It was a hero’s welcome home for an Australian nun deported from the Philippines.
A chanting crowd, banners and flashing cameras greeted Sister Patricia Fox as she walked into the arrivals hall at Melbourne airport.
Family and friends rushed to hug the 72-year-old, who was kicked out of the Philippines for speaking out against human rights abuses.
“I’m so happy to be back but I’m sad at the same time,” she Fox told reporters on Sunday morning.
The Catholic nun had lived in the country for almost three decades but had her missionary visa cancelled for challenging the policies of President Rodrigo Duterte.
The woman said she came to his attention after going on a fact-finding mission in the president’s home province, where evidence of murders, land confiscations and jailing of protesters was uncovered.

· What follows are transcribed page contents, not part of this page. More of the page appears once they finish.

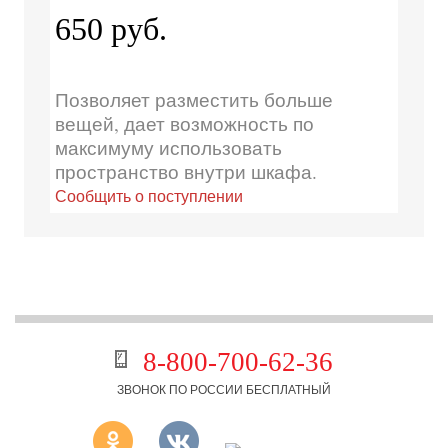
650 руб.
Позволяет разместить больше
вещей, дает возможность по
максимуму использовать
пространство внутри шкафа.
Сообщить о поступлении
8-800-700-62-36
ЗВОНОК ПО РОССИИ БЕСПЛАТНЫЙ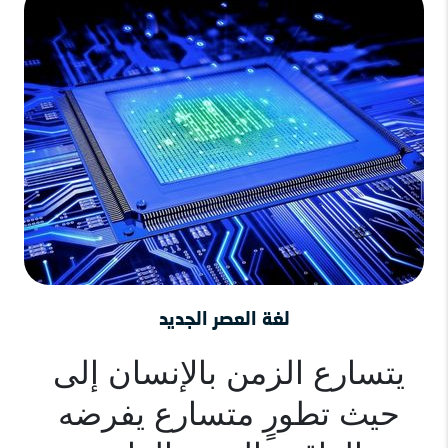
لغة العصر الجديد
يتسارع الزمن بالإنسان إلى 
حيث تطورٍ متسارع يفرضه 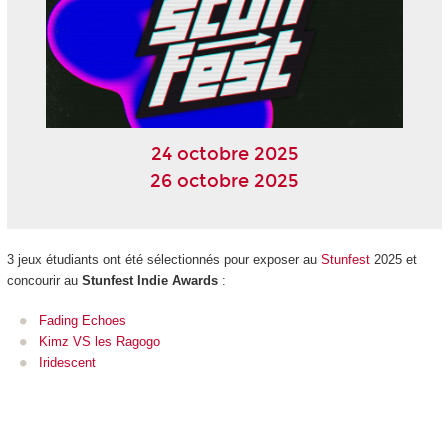
24 octobre 2025
26 octobre 2025
3 jeux étudiants ont été sélectionnés pour exposer au
Stunfest
2025 et
concourir au
Stunfest Indie Awards
:
Fading Echoes
Kimz VS les Ragogo
Iridescent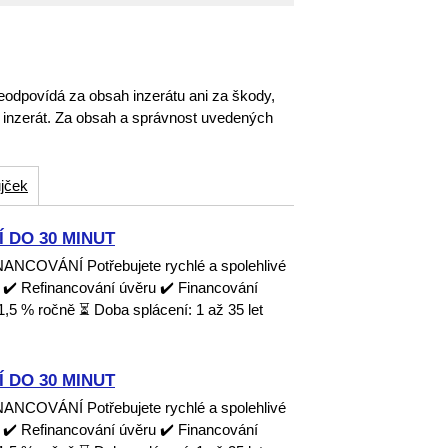
eodpovídá za obsah inzerátu ani za škody,
o inzerát. Za obsah a správnost uvedených
jček
 DO 30 MINUT
OVÁNÍ Potřebujete rychlé a spolehlivé
 ✔️ Refinancování úvěru ✔️ Financování
1,5 % ročně ⏳ Doba splácení: 1 až 35 let
 DO 30 MINUT
OVÁNÍ Potřebujete rychlé a spolehlivé
 ✔️ Refinancování úvěru ✔️ Financování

“There’s been a culture of impunity for a long time, but it’s getting worse,” she said.
The nun said she had been blacklisted from the country and wouldn’t be able to return until Mr Duterte is no longer president.
“I don’t think I can say what I think of him,” she said.
She also thanked members from the Filipino community, who were there to welcome her.
“We didn’t expect it and the support has been amazing,” she said.
But she called on the Australian government to stand up to the Filipino president.
“I think they need to [be more forceful] … we have to start being responsible for what’s happening over there,” she said.
Family and friends at the airport were excited to see Sister Fox but acknowledged how hard it was for her to be back.
Her older brother, Kevin Fox, said he’d been worried about her safety while she was overseas.
“You don’t really know what’s happening over there,” Mr Fox said.
“She didn’t want to leave, but she’s accepted the fact that she’s got to.”
He was proud of his sister and she had always had strong convictions.
Members of the Philippines Australia Solidarity Association were also at the airport to welcome the nun home and praised her courage and unwavering fight for justice.
“We look forward to once again stand with her in the struggle for social justice and human rights in the Philippines and Australia,” PASA spokeswoman May Kotsakis said.
Since April, Sister Fox has resisted attempts by immigration officials to be rid of her.
But her missionary visa expired while various appeals were still being pursued and she was given a temporary tourist visa that expired on November 3.
Her ordeal has stirred debate in the Philippines about the wider issue of whether expatriates should be free to take a stand on human rights.